Describing the political landscape in terms of “left” and “right” certainly has its conveniences and perhaps even some real advantages, but it also encourages us to think of these views as symmetrical and spread out along just one dimension. People sometimes try to overcome this by creating a familiar four-quadrant diagram with two dimensions. This doesn’t help much, however, because it merely expands the the discussion from one dimension to two, and this relies on simplistic answers given to a few questions. Even if we expand this further to a more sophisticated statistical model and a larger survey, we are still approaching political affiliation as essentially a propositional affair.
This may be fair for a number of modern political movements which explicitly present themselves in manifestos. Liberalism as much as communism or fascism can, perhaps, be captured by a list of principles to be ratified. Ironically, one of the few notions from Marx that I am willing to call helpful is the notion of “ideology.” As people frequently use this term, it simply stands as a synonym for “philosophy” or “semi-sophisticated-word-that-sounds-like-it-has-something-to-do-with-ideas.” As Marx uses the word, however, an ideology is an all too simple view of the world that claims to understand everything in a few easy to understand dogmas and can be transmitted through propaganda and the mindless repetition of slogans. Thanks to Jordan Peterson, this usage is seeing a resurgence.

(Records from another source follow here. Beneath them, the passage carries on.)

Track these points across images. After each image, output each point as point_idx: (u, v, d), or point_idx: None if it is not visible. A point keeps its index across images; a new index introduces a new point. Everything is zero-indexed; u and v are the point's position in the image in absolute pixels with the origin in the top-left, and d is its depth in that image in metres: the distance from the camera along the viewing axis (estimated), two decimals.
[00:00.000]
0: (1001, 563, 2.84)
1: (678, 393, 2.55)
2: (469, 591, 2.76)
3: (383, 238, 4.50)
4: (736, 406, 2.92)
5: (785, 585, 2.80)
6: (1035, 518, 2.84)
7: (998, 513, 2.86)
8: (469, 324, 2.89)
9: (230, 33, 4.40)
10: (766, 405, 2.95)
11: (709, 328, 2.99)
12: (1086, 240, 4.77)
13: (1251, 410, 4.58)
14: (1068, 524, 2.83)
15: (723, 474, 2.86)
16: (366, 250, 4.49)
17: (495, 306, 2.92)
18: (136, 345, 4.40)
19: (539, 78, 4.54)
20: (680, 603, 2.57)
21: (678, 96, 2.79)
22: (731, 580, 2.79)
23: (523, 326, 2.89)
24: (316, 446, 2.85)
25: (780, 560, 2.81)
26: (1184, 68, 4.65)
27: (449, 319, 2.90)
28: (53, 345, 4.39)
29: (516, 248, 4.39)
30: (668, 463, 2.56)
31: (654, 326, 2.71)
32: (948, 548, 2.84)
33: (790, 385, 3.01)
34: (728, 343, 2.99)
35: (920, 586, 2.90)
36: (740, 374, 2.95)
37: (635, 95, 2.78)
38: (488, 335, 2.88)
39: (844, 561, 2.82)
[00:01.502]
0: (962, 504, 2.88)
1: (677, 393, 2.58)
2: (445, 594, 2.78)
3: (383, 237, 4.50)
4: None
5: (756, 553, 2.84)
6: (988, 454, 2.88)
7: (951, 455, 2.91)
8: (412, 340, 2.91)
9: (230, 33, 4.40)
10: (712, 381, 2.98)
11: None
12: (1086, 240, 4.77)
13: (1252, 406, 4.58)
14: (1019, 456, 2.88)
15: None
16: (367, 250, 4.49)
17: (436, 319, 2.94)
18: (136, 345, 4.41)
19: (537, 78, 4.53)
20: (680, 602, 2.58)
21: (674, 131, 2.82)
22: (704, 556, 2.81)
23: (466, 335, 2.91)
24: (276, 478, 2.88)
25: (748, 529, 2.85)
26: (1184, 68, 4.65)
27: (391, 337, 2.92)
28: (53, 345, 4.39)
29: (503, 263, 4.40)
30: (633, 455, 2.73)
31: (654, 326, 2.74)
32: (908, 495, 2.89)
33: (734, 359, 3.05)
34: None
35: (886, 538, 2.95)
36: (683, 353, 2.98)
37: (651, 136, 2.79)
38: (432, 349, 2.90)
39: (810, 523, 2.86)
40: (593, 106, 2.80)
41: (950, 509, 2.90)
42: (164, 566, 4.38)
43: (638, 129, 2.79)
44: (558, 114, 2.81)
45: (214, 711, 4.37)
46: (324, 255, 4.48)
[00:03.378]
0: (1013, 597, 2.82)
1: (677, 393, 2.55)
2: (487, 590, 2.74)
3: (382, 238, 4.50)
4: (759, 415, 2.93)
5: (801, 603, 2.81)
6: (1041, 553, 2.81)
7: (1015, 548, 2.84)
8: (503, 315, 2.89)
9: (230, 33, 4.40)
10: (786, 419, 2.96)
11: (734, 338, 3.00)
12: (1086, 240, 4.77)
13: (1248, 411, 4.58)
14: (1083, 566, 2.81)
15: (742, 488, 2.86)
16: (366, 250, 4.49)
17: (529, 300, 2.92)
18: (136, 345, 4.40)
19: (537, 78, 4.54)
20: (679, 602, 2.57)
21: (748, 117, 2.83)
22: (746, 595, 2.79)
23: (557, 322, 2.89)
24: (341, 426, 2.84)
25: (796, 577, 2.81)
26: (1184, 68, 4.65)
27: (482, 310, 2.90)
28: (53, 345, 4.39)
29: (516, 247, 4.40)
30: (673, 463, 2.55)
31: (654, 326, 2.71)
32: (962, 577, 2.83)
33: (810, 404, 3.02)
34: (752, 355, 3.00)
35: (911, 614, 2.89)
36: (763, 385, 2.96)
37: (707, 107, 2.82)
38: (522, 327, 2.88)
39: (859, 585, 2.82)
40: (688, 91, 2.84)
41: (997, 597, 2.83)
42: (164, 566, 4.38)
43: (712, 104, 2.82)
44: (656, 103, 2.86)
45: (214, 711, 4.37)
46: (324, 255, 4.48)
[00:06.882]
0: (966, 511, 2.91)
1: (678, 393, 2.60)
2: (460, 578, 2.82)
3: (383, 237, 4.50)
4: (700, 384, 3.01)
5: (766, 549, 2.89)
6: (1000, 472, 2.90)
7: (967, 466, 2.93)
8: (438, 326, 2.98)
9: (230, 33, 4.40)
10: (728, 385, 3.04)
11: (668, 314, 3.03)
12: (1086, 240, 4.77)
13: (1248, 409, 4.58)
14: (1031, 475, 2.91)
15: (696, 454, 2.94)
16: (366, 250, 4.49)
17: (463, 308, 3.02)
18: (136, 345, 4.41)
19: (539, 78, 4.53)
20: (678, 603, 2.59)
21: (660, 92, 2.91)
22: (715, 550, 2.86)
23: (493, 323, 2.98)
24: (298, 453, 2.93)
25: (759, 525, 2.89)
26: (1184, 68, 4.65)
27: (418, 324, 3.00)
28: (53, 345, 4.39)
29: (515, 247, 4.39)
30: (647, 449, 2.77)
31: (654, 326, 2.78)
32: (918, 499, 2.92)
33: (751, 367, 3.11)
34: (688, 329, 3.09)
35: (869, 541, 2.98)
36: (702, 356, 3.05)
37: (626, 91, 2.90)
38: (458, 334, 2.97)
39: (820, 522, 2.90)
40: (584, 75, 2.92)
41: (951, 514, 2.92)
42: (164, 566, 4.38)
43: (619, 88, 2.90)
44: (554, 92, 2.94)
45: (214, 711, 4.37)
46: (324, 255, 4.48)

At some level, ideologies must always dominate democratic constitutions. Because democracies place political power into the hands of whatever position or candidate can gather a critical mass of votes, power must always go to that which can be expressed to a great mass of men and bring them to some kind of agreement. Try getting five friends to agree on a restaurant and you may see the use of slogans. This must necessarily be something simplistic, something that can fit on signs and bumper stickers.
At a deeper level, however, most people have more complex and nuanced views of the world than the slogans they have supported (even repeated) for the sake of a pragmatic victory. I say, “most people,” but I worry that without great caution and greater courage we risk a slide into the slogans we support until, like Sheol, they swallow us whole. Hence my discomfort with “left” and “right.” While conservatism at its worst certainly has its slogans, conservatism at its best becomes a form of love.
Conservatism looks upon even the most sophisticated political ideologies with horror because they all presume to comprehend human life—other people’s real human lives—under their totalizing rationalism.
Instead, conservatism should be seen as a set of sentiments: a sense of loyalty to place and custom, an affection for one’s hometown and beautiful things easily destroyed, a sense of piety and reverence for that which is sacred, and humility before the living wisdom of one’s ancestors. Certainly, these sentiments will bubble up into philosophical claims, as they do in men like GK Chesterton, CS Lewis, Russel Kirk, or Roger Scruton, but such claims begin in such men as sentiments, as an orientation of love toward an awesomely variegated world.